# I'm a home darkroom virgin! Be gentle!



## Tara (Aug 22, 2003)

Hey there! I've just been completely spoiled as I have been bought a lovely spangley gorgeous enlarger for my birthday! I'm so excited! I'm just about to put it all together. The only thing is..I'm trying to find the best and cheapest way to blackout the light.  Any suggestions? I want to get working/playing asap.   Also, are there any other things I should be careful of before starting off? I want to practice safe printing  

Tara  8)


----------



## Westone (Aug 22, 2003)

Black Visqueen will do if you don't mind the way it looks when you roll it up at the end of a session. Be careful and watch for ANY light leaks that will ruin your pictures. Most of all ...... enjoy.
Chuck


----------



## Tara (Aug 24, 2003)

Hey Thanks.  Actually managed to gat hold of some "blackout" material from John Lewis's haberdashery for about £8 less than Jessops were charging for a similar amount! Just need to find a way of sticking it up now...thinking velco or duck tape.


----------



## Tara (Aug 24, 2003)

Actually have a new problem now :?   The room I was originally going to use as a darkroom may not be available any more    Would it be a bad idea to set up in my bedroom?? Would that be unhealthy and will the chemical smell get into all of my clothes and bedding etc??  I'm desparate to get started! 8)


----------



## ksmattfish (Aug 25, 2003)

I used to use my bedroom as my darkroom.  I kept the chemicals elsewhere, and only brought them in when I was going to work. 

Tip:  buy the proper sized bus tubs at a kitchen store rather than using photo trays, they have higher sides and reduce spillage.

The three biggest problems I encountered were:
Making the window light-tight and openable.
Dust and lint from my laundry.
Not enough counter space (dry side with the enlarger, paper, etc, and the dev, stop, fixer, and holding bath on the wet side).

It is totally possible to do this, but it's definately not as nice as having a dedicated space.  Turn your bedroom into a darkroom, and sleep out on the couch.

KSmattfish


----------



## Tara (Aug 28, 2003)

Hey thanks.  So glad you said it could be done! I'm up and running now...to a good newbie start anyway  

I managed to blackout my window by sticking blackout lining to self adhesive fixer strips on the pvc window frame and I also got some garden trays from homebase for 99p each rather than shelling out for photo trays. 

I'm working in the tiniest of spaces but it's working so far.  No spills yet...only thrills   Oh and because the blackout arrangement is semi permanent, I can wake up at 9 the morning and think it's only 4! I have a great nights sleep now! :idea: All the better for printing after my dears


----------

□ □ □ □

List each bath that the home darkroom forum thread places on the wet side of the counter. The lines after this point come from a different source than the forum thread.

Collected data entries:
□ □ □ □

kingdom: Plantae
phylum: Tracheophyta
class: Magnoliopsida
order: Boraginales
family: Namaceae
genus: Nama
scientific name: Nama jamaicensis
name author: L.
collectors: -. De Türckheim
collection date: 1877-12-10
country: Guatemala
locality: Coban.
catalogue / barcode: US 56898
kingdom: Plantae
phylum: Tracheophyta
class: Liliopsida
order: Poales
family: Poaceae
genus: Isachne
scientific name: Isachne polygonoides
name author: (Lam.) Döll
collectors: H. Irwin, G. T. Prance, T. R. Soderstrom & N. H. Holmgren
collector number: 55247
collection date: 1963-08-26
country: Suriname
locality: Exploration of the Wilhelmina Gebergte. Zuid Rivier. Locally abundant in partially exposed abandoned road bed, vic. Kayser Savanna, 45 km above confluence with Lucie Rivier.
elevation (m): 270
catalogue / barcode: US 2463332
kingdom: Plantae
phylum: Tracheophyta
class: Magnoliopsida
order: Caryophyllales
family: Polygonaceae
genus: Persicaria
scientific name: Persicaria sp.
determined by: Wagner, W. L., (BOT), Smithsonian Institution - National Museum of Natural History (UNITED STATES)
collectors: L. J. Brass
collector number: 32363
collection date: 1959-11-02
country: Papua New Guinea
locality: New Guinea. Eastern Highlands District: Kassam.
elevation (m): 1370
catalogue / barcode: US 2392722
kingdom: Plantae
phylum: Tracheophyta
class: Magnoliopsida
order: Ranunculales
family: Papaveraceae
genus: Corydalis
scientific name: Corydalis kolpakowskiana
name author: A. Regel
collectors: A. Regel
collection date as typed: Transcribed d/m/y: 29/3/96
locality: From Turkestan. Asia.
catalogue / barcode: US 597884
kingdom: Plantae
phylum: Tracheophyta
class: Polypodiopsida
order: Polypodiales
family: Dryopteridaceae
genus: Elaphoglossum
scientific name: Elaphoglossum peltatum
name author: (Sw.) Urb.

□ □ □ □

# Exercise answer:
- dev
- stop
- fixer
- holding bath